Last post was March 4th?! wow. I was concerned there for a second that I wouldn't remember my password...
Where have I been? Good question. Not sure the answer. I really don't know why I lost inspiration for blogging. The ages of my children have something to do with it, I think. Stuff God has been showing me about myself has something to do with it too.
But I won't get into that here. At least not today.
So...
-- In March I turned 33... no wait...34. duh. Anyone else have a difficult time remembering how old you are? Probably just me. So for my birthday my brother and his wife gave me an iPod touch. TOTALLY blew me away. My favorite thing about my iPod (and this might seem silly) is the free texting app I use and the iMessage I can use with several family members, including John. Our cell plan doesn't include a bundle of texts for me, so each text costs us $.20. It adds up and I don't like it when expenses add up. So now I can text back and forth with my people without that dark cloud looming. There are lots of other things I enjoy about my iPod too of course -- like Instagram and playing Draw Something with my girls. And listening to music at work and John Piper sermons when I'm laying out to get a suntan in my backyard. (which I only do to look good for my husband -- because for me laying in the sun and dripping with sweat is almost torture.)
-- We also finished school just before Memorial Day and went camping. It always feels good to finish something big and then immediately unplug and have fun.
-- I haven't made any decisions about next school year. I have ideas, but no decisions. I feel like I have time, but June is almost over already! One thing God has been pressing on me -- I must be more intentional this year about creating time for our girls to grow in their gifts. This means art and language classes and more time teaching them how to cook and bake.

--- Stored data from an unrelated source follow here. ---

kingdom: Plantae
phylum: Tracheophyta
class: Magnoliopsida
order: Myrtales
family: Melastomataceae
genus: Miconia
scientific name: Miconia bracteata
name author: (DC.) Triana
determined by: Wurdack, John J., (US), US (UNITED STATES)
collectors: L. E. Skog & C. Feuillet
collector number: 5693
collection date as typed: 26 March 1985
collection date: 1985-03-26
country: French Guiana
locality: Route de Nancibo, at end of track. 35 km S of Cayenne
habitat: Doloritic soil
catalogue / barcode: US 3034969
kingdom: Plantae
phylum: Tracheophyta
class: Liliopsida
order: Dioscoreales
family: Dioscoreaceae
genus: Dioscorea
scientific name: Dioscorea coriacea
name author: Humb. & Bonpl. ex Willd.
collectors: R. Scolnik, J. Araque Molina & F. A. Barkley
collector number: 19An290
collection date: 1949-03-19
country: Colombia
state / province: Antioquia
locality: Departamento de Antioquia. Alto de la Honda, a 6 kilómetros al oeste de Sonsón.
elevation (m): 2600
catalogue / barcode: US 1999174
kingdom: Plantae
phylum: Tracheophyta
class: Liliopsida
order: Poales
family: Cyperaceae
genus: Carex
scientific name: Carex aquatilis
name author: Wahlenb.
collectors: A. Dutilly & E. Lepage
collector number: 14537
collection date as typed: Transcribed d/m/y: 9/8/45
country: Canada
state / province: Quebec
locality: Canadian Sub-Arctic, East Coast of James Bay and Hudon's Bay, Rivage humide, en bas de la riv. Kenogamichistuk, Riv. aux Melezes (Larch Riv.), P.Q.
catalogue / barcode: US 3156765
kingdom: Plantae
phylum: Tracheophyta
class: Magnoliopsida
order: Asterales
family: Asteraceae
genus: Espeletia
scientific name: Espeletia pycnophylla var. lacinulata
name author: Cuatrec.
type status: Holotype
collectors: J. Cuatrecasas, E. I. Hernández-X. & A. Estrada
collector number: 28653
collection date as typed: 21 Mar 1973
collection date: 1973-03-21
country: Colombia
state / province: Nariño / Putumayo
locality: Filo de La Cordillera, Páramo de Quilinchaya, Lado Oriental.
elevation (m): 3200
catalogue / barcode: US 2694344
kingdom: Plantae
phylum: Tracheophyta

-- We are SUPER excited that John's sister, Jayme, is 7 months pregnant with their first little one! I can't quite describe what it's like to see Jayme 7 months pregnant. It's extraordinarily amazing because I've been hoping for so long for a baby for her and there were times when I wondered if God would give them this gift -- my faith is so weak. He is able to do immeasurably more than we can ask or imagine! And I know He not only created this miracle in Jayme, but He is creating even more miracles through this miracle baby GIRL! Yay!
-- This summer I'm on a mission to get my house in order and get rid of a lot of junk. I'm embarrassed to admit that when in doubt - I keep stuff. I have stacks of paper in this house that I DON'T NEED. No one ever told me (and I probably never asked) how much paperwork is really necessary to keep. I have a whole file cabinet full of old bills and papers. Time to shred some paper and find more space in our little house. And sadly, I keep other things I don't need as well... because you just never know if you might need it someday. We live on a tight budget, so there is this fear and trust issue I'm dealing with here... if I need it someday, I might not be able to buy it again. Do you see that trap? That lie?! That lack of faith in my great BIG God who meets ALL my needs -- my real and TRUE needs?! Also -- I'm sentimental. That's a trap too... but not as clear-cut. Anyone reading this? :o) If so, how much do you keep?
-- I've been reading
The Hiding Place by Corrie Ten Boom -- for the first time EVER. I don't know why it took me so long to get my hands on this book. It's an amazing story and the timing of reading it
now has been perfect. Something else to thank God for. He is good -- really and truly GOOD.